As its centrepiece, the Beautiful Beer campaign will unveil special long-stemmed glasses from which women will be able to sip delicately their 18.5 centilitre “thirds”, “without spilling it all over their shoes”, a spokesman said.
Traditional pint glasses, he claimed controversially, are shunned by many women who feel that they are ugly and impractical.
The campaign will seek further to invigorate the image of ale and lager by training top sommeliers in beer tasting and by offering “beer lists” alongside conventional wine lists in restaurants.
Strategists involved in the campaign have also set themselves the arguably impossible task of convincing women that lager is not fattening. Recent figures have shown that 36 per cent of women in pubs drink wine but only 14 per cent drink lager.
Although the 18.5 centilitre measure has been in existence since Victorian times when it was used to serve very strong beer such as porters, the “third” has now been largely forgotten.
The measure is to be made available again in its tulip-shaped reincarnation later this year after it is first piloted at selected pubs and bars around the country.
“The pint glass is not a very attractive glass shape and we want to create something from which you get more of a bouquet,” Mark Hastings, of the British Beer & Pub Association, said yesterday.
“By the time you are back from the bar you have spilt half of what you have bought all over your feet. Beer sales have declined in Britain by 18 per cent in ten years, people are drinking more wine and more spirits.

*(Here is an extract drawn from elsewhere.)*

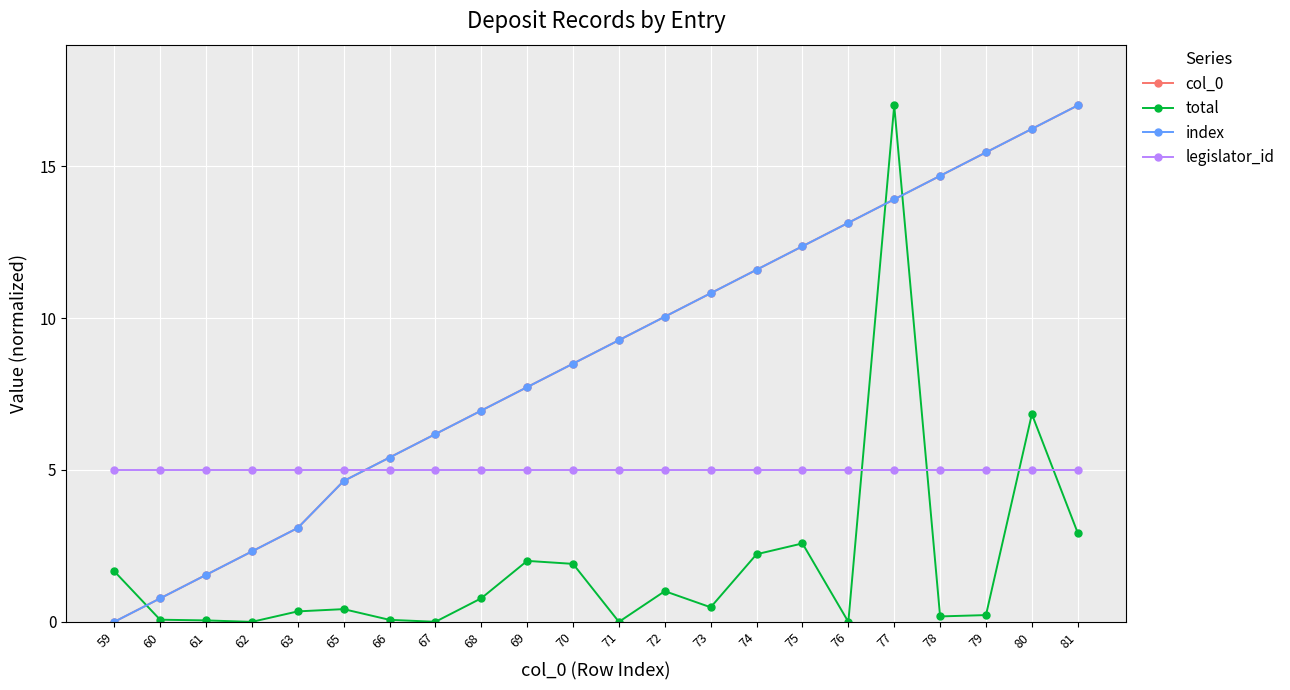

What is the difference between the highest and lowest values at 61?

5.0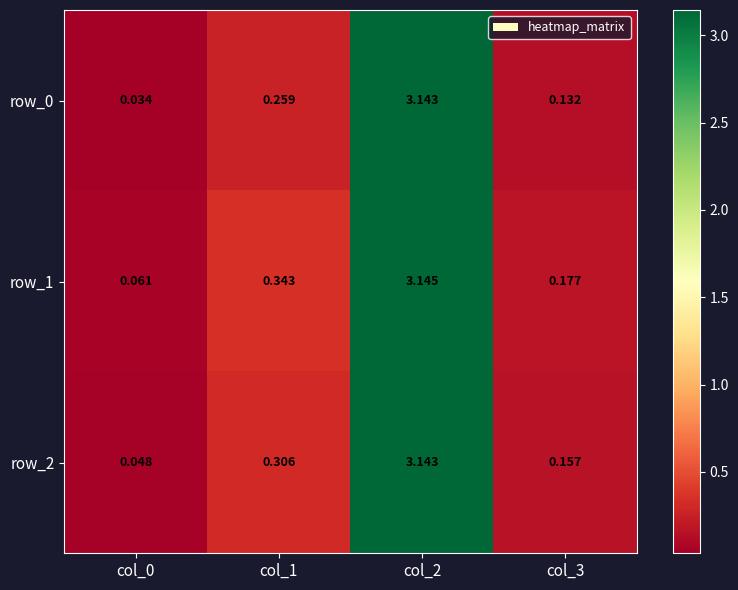

At how many categories does at least one series exceed 0?

4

“It is particularly important that women change their perception of beer.”
Asked what was wrong with half-pint measures, he said: “Nobody wants a half of anything.”
Mr Hastings also claimed that beer producers were fighting an inaccurate prejudice among women that beer is more fattening and contains more alcohol than wine.

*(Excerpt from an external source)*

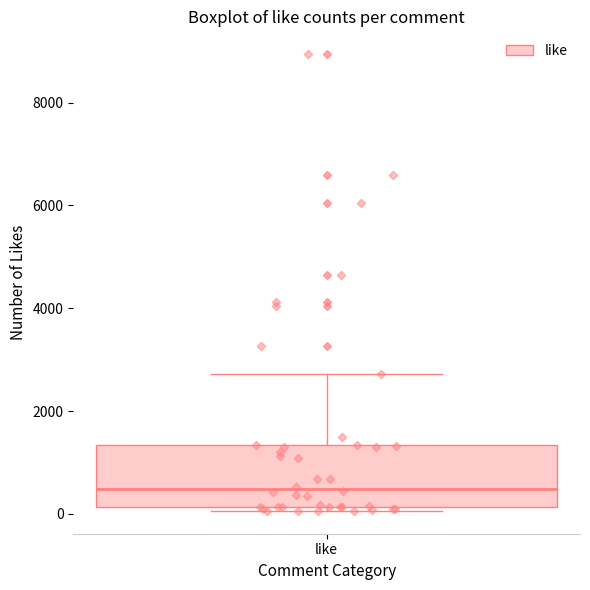

Read this box plot against the y-axis: the position of the median line, the range covered by the box, and the ends of both whiskers. The values are not printed on the chart, so give them approximately, as read against the axis.

median 400, box 200 to 1400, whiskers 0 to 2800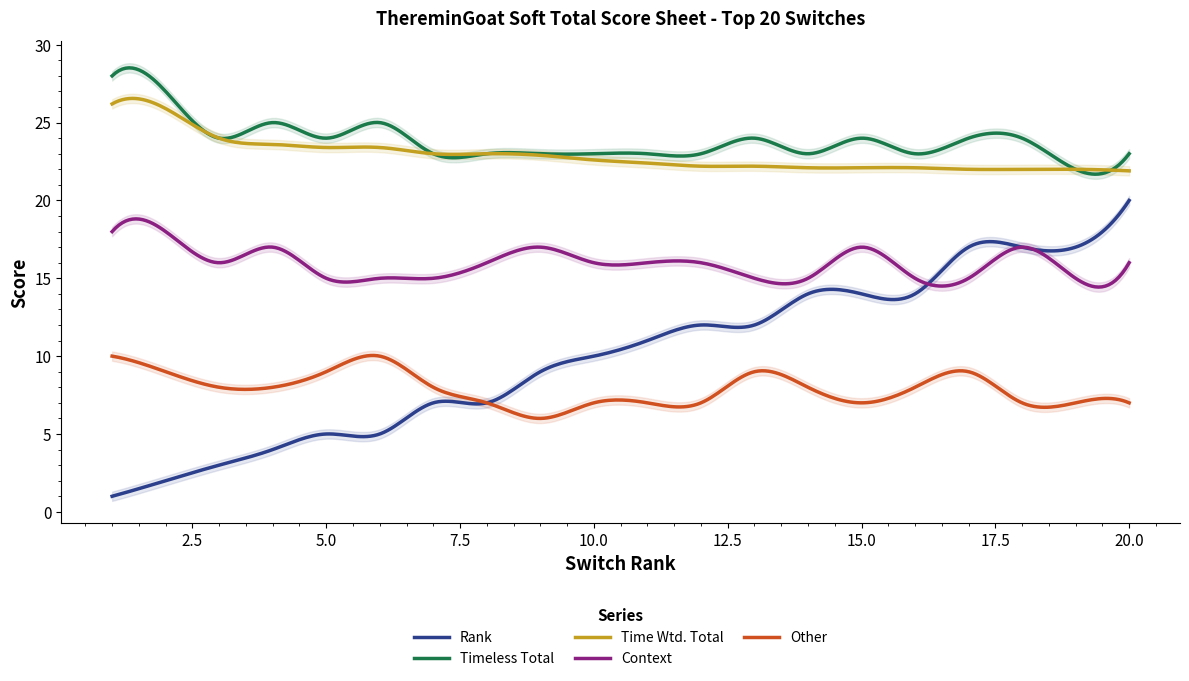

What is the value of the Context point at the 16th from the left?

15.0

“There are actually more calories in a glass of wine compared with a glass of beer,” he said. He also condemned beer and wine drinkers for not more frequently opting to drink beer with their meals, a trend he hopes to reverse.
“One of the great things about beer is its variety. There are all sorts of styles for connoisseurs. The complexity of traditional English ales, for example, goes well with steak.

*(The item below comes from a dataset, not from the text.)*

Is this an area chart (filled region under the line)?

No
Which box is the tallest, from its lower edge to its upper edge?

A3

“With wine you just have red and white. With beer you have a whole host of colours: black, gold, yellow, to name a few.”
But plans to lure more women away from wine received a mixed reception in the pubs, restaurants and wine bars of the City yesterday. Beer drinkers claimed that a “female-friendly” glass was patronising, while wine drinkers said they preferred the taste of wine.
Sara Peterson, the manager of the City wine bar Balls Brothers, said that beer had negative associations with loutish and teenage behaviour. “Beer has had a bad press and is linked in some people’s minds to a yobbish culture.
“A lot of women see it as something that fills you up too much and takes over the food and I don’t think a new glass will make that much difference. Leffe’s had their own stemmed glass for years.
Wendy Seakems, an insurance broker, said yesterday that she thought it unlikely that a new glass shape would encourage her to forfeit a glass of Sauvignon for Stella. “I don’t like beer because it’s gassy and it fills you up,” she said. “Maybe they should just change the taste.”